Yesterday, NHS England published a document setting out standards for the communication of patient diagnostic tests on discharge from hospital which dismayed GPs, who interpreted it as suggesting that GPs could be held responsible for acting on the results of tests ordered by hospital clinicians. +Pulse Today report that the most controversial element, Standard 5, has since been revised. Here is my response:
I am most relieved to see this clarification of Standard 5. Maureen Baker, NHS England and others are to be congratulated for their work to achieve such a rapid revision.
I remain concerned about elements of this document, however.
The second guiding principle ("Every test result received by a GP practice for a patient should be reviewed and where necessary acted on by a responsible clinician even if this clinician did not order the test.") sounds like a sensible safety net. However, how is the GP to know whether or not the result of a test they did not order has been acted on by the requestor? Equally, how can the requestor of any test know that the GP is competent to act on the results of a test that they might not be familiar with?

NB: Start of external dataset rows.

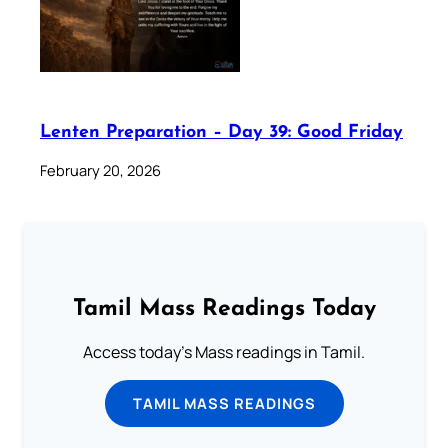
Lenten Preparation – Day 39: Good Friday
February 20, 2026
Tamil Mass Readings Today
Access today's Mass readings in Tamil.
TAMIL MASS READINGS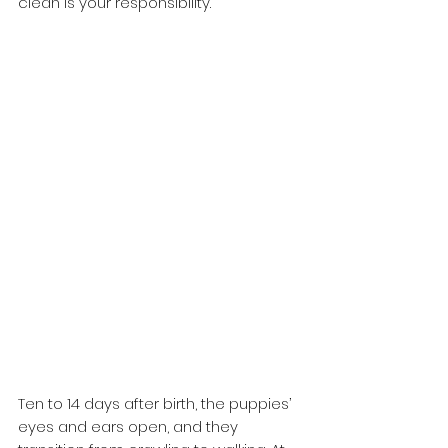
clean is your responsibility. 
Ten to 14 days after birth, the puppies’ 
eyes and ears open, and they 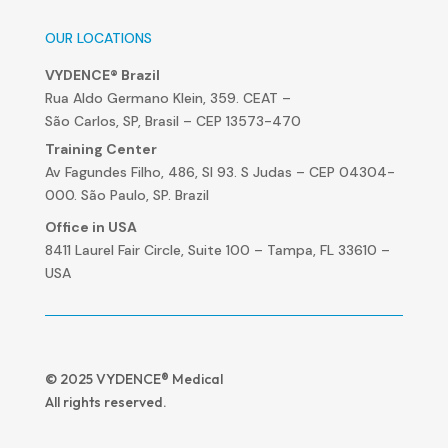
OUR LOCATIONS
VYDENCE® Brazil
Rua Aldo Germano Klein, 359. CEAT –
São Carlos, SP, Brasil – CEP 13573-470
Training Center
Av Fagundes Filho, 486, Sl 93. S Judas – CEP 04304-
000. São Paulo, SP. Brazil
Office in USA
8411 Laurel Fair Circle, Suite 100 – Tampa, FL 33610 –
USA
© 2025 VYDENCE® Medical
All rights reserved.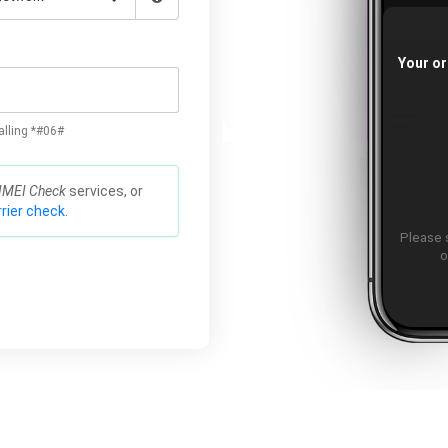
Your or
alling *#06#
IMEI Check
services, or
rier check.
Please 
o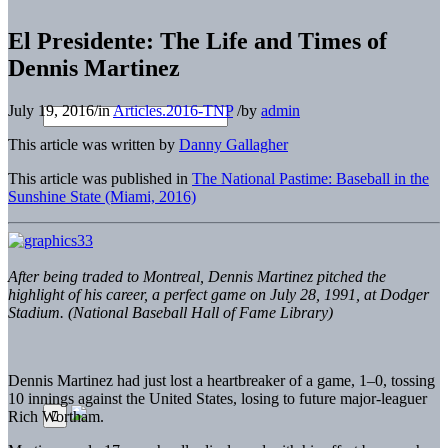
El Presidente: The Life and Times of
Dennis Martinez
July 19, 2016
/
in
Articles.2016-TNP
/
by
admin
This article was written by
Danny Gallagher
This article was published in
The National Pastime: Baseball in the
Sunshine State (Miami, 2016)
After being traded to Montreal, Dennis Martinez pitched the
highlight of his
career, a perfect game on July 28, 1991, at Dodger
Stadium. (National Baseball Hall of Fame Library)
Dennis Martinez had just lost a heartbreaker of a game, 1–0, tossing
10 innings against the United States, losing to future major-leaguer
Rich Wortham.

Similarly, Standard 7 ("Appropriate systems and safety net arrangements should be in place in primary and secondary care to ensure any follow-up diagnostic tests required after discharge are performed and the results are appropriately fed-back to patients.") opens up potentially unsafe ambiguity about the responsibility of post-discharge tests, especially if discharge summaries are delayed. I am sure every GP has received a discharge summary advising blood tests to be carried out BEFORE the discharge summary actually reaches the GP!
GPs should not be the default safety net for everything. Requestors of tests should retain responsibility for arranging them and actioning the results and should ensure that they maintain reasonable safety nets.
GPs are not community house officers. If a hospital doctor has made the decision that a test, prescription or referral is required, they should arrange that. If, on the other hand, they believe that the opinion of a GP (who is well placed to know what can be arranged in the community) would be helpful, they should advise the patient to consult their GP on a routine basis after the discharge summary or clinic letter has been received by the GP.
I fear this guidance actually INCREASES the risk that post-discharge tests will not be arranged or acted upon by introducing ambiguity in responsibility. BMA guidance in this area is much clearer tinyurl.com/dutytestprescribe and should stand.
1 comment:
This is a classic case of poor system design in a command and control system that is likely to make things worse rather than better.
First of all there is the issue of top down micromanagement. This is not an effective way to manage organisations, nor create robust systems. The role of organisations like NHSE should be to guide and support improvement within the NHS rather than come out with "standards" that are likely to have unintended consequences such as these are.
These "standards" break the principles of good system design. They introduce unneeded shared responsibility (an area of great clinical
risk), unnecessary hand offs in the work stream, and give a false sense of security.